The preprint of “Comparison of infection control strategies to reduce COVID-19 outbreaks in homeless shelters in the United States: a simulation study” presents a microsimulation model of COVID-19 transmission in a representative homeless shelter over 30 days under simulated combinations of infection control strategies. Severe acute respiratory syndrome coronavirus 2, the novel coronavirus that causes COVID-19, has had a disproportionate impact on people living in congregate settings, including nursing homes, correctional facilities, and homeless shelters. As noted in the preprint, this analysis is an important contribution to understanding which infection control strategies are the most effective in preventing COVID-19 transmission and minimizing outbreaks in homeless shelters—a population that has been historically underserved—to protect residents and staff.

The manuscript could be strengthened by addressing the following points:

First, the one-day turnaround time for PCR test results used in the model parameters is not realistic; most state and private laboratories have required more time (up to several days) for processing samples and resulting test-takers. Staff and residents would need to be isolated for more than one day while awaiting results. The model should account for a longer turnaround time for PCR test results, ideally informed by the current turnaround times for the state public health laboratories in the three selected settings (Boston, Seattle, and San Francisco).

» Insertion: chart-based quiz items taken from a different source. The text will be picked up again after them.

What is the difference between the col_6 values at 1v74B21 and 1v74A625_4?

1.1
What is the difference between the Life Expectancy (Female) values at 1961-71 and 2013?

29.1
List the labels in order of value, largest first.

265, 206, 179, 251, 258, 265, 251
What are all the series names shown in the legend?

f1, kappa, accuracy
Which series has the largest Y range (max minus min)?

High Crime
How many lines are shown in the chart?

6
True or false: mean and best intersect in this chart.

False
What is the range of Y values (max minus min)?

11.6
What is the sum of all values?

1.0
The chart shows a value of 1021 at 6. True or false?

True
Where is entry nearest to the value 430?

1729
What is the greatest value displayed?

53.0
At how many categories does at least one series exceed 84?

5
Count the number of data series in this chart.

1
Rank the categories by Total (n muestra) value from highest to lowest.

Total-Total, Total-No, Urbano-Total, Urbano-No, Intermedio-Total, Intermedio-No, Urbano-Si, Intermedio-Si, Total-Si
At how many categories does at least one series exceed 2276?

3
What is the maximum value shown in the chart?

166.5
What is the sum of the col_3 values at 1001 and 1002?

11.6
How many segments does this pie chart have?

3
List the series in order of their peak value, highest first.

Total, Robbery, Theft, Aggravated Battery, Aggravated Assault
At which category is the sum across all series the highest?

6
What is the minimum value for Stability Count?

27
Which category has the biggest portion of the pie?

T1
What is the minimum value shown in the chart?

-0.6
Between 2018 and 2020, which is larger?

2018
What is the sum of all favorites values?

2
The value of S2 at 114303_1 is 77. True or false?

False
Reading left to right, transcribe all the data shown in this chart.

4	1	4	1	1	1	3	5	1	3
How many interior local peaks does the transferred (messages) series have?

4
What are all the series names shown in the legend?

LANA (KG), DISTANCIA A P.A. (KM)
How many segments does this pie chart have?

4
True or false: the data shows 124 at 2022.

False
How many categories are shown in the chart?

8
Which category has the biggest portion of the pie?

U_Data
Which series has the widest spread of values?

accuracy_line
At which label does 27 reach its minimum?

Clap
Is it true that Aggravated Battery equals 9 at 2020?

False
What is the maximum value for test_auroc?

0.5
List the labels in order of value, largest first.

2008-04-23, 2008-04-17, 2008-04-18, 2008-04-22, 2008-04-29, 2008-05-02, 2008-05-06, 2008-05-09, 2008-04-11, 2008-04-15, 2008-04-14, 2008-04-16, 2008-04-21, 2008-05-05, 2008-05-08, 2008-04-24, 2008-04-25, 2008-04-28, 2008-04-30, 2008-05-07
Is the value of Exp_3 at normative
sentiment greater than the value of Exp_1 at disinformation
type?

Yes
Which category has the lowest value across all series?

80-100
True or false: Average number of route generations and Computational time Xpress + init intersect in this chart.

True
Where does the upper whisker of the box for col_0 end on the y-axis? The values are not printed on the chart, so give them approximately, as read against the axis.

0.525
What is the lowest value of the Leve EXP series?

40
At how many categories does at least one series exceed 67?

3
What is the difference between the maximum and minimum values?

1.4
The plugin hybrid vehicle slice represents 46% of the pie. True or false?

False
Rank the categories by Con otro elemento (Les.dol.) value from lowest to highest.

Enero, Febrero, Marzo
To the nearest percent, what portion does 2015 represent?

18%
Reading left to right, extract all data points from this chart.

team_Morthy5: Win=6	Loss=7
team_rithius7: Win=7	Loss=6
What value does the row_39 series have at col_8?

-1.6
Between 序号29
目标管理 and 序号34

Second, the preprint states that the initial population used in the modeling has the same composition of risk factors (age and co-morbidities) as the San Francisco shelter population. Since age and demographic characteristics determine whether an individual is treated as “low-risk” or “high-risk” in the model, a description of the demographic characteristics of the model population should be included in the manuscript. For example, in Supplementary Table 2, the probability of developing clinical symptoms for “low risk (age < 60 years + no co-morbidities)” and “moderate risk (age < 60 years + co-morbidities)” is the same (0.473), but individuals of any age with certain underlying medical conditions may have different time to presentation of fever and respiratory symptoms.

Third, individuals who have recovered from COVID-19 are assumed to remain immune in the microsimulation, but emerging research suggests that immunity may be time-limited. The possibility of reinfection is still not well-understood and so this point should be acknowledged in the description of the parameters.

Finally, the manuscript does not consider contact tracing to identify and quarantine exposed individuals within the model population, which would increase the number of individuals in isolation and also contribute to averting an outbreak.